LA PAZ, BOLIVIA. – A días de las elecciones generales del 17 de agosto, Bolivia enfrenta una profunda crisis económica marcada por la escasez de alimentos, combustibles y dólares. Este malestar social se ha convertido en el tema central del debate político y ha cambiado drásticamente el panorama electoral.
En una esquina de La Paz, Wilson Paz, un trabajador de 39 años, no pudo encontrar pan fresco, un reflejo de la escasez de harina que afecta a los panaderos. Este problema, junto a las largas filas para conseguir gasolina, ilustra la frustración ciudadana. «Estamos esperando con muchas ansias que lleguen de una buena vez las elecciones para cambiar este modelo que nos ha empobrecido bastante», afirma.
El panorama de la escasez y la inflación
El gobierno del presidente Luis Arce ha mantenido una política de subsidios, agotando sus reservas de dólares para importar productos esenciales como gasolina, diésel y trigo. La caída libre en la exportación de gas natural, que antes era el principal motor económico, ha limitado el ingreso de divisas al país, exacerbando la situación. El año pasado, por ejemplo, las ventas de gas apenas alcanzaron los $1,600 millones, mientras que los pagos al exterior sumaron $5,000 millones.
La falta de dólares ha duplicado su valor en el mercado paralelo, disparando el precio de muchos productos básicos. Esta situación se agrava con una inflación interanual del 24.8% en julio, la más alta desde 2008.

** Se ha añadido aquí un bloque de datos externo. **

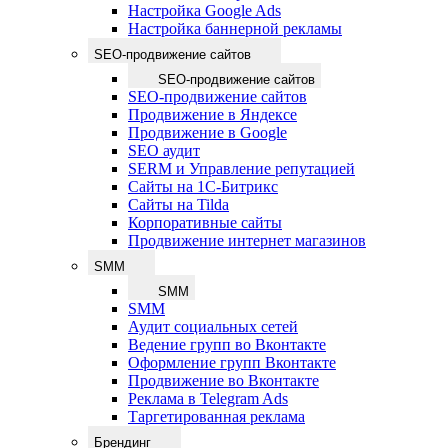
Настройка Google Ads
Настройка баннерной рекламы
SEO-продвижение сайтов
SEO-продвижение сайтов
SEO-продвижение сайтов
Продвижение в Яндексе
Продвижение в Google
SEO аудит
SERM и Управление репутацией
Сайты на 1С-Битрикс
Сайты на Tilda
Корпоративные сайты
Продвижение интернет магазинов
SMM
SMM
SMM
Аудит социальных сетей
Ведение групп во Вконтакте
Оформление групп Вконтакте
Продвижение во Вконтакте
Реклама в Telegram Ads
Таргетированная реклама
Брендинг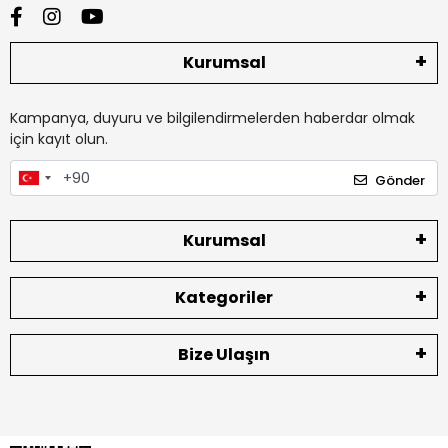
Kurumsal
Kampanya, duyuru ve bilgilendirmelerden haberdar olmak
için kayıt olun.
Gönder
Kurumsal
Kategoriler
Bize Ulaşın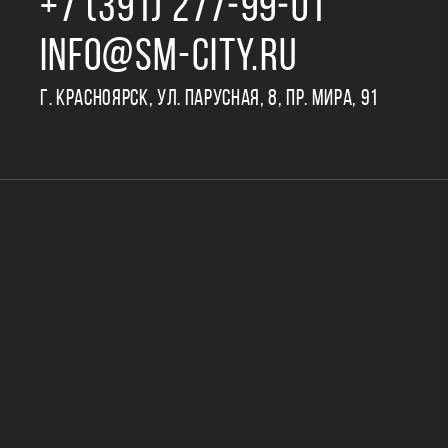
+7 (391) 277‒99‒01
INFO@SM-CITY.RU
Г. КРАСНОЯРСК, УЛ. ПАРУСНАЯ, 8, ПР. МИРА, 91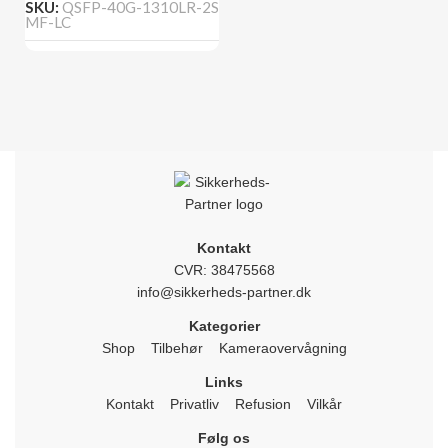
SKU:
QSFP-40G-1310LR-2S
MF-LC
Kontakt
CVR: 38475568
info@sikkerheds-partner.dk
Kategorier
Shop
Tilbehør
Kameraovervågning
Links
Kontakt
Privatliv
Refusion
Vilkår
Følg os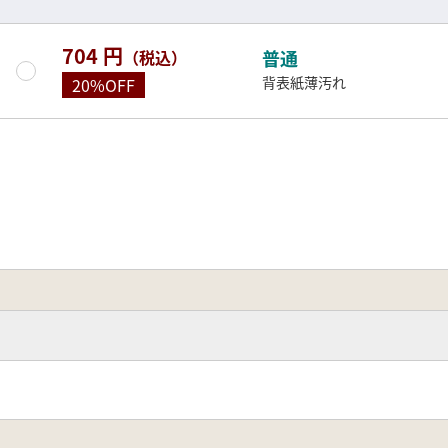
704 円
（税込）
普通
背表紙薄汚れ
20%OFF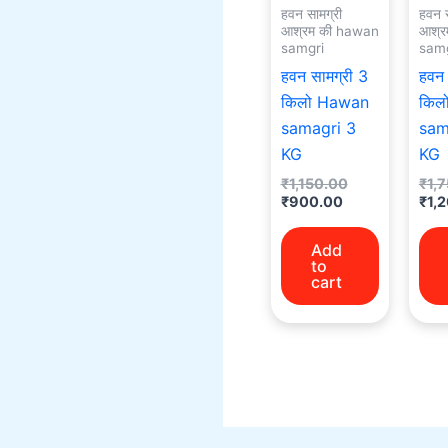
हवन सामग्री
हवन स
आश्रम की hawan
आश्र
samgri
samg
हवन सामग्री 3
हवन 
किलो Hawan
किल
samagri 3
sam
KG
KG
₹
1,150.00
₹
1,
₹
900.00
₹
1,
Add
to
cart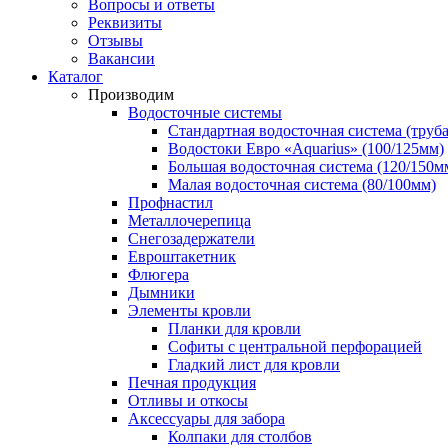
Вопросы и ответы
Реквизиты
Отзывы
Вакансии
Каталог
Производим
Водосточные системы
Стандартная водосточная система (труба
Водостоки Евро «Aquarius» (100/125мм)
Большая водосточная система (120/150м
Малая водосточная система (80/100мм)
Профнастил
Металлочерепица
Снегозадержатели
Евроштакетник
Флюгера
Дымники
Элементы кровли
Планки для кровли
Софиты с центральной перфорацией
Гладкий лист для кровли
Печная продукция
Отливы и откосы
Аксессуары для забора
Колпаки для столбов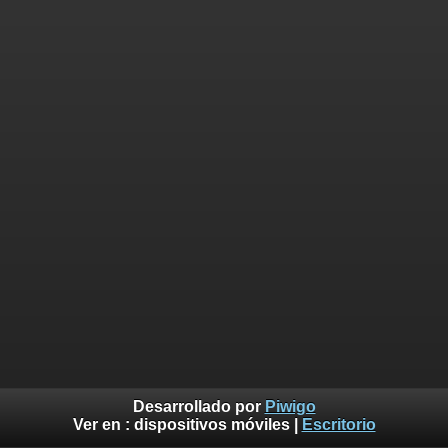
Desarrollado por
Piwigo
Ver en :
dispositivos móviles
|
Escritorio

La cita electoral y el desgaste de la izquierda
Por primera vez en 20 años, la izquierda no se perfila como favorita en las encuestas. La insatisfacción ha impulsado a la oposición, con los candidatos de derecha Samuel Doria Medina y Jorge Quiroga liderando las preferencias. El sentimiento general es de urgencia por un cambio, como lo resume Carlos Tavera, un socialista jubilado: «Cualquiera es mejor que esto».
Análisis de expertos y perspectivas futuras
El economista Napoleón Pacheco advierte que el país podría estar al borde de un «proceso hiperinflacionario», provocado por la emisión de moneda local para estabilizar la economía. Según un estudio de la Fundación Jubileo, la pobreza real en Bolivia, considerando el costo de vida, podría ser del 44%, una cifra mucho mayor a la reportada por el gobierno.
Pacheco concluye que la contención de la crisis requerirá «medidas de shock», como un cambio en la política de subvenciones, sugiriendo que el futuro de Bolivia será un período de «sangre, sudor y lágrimas».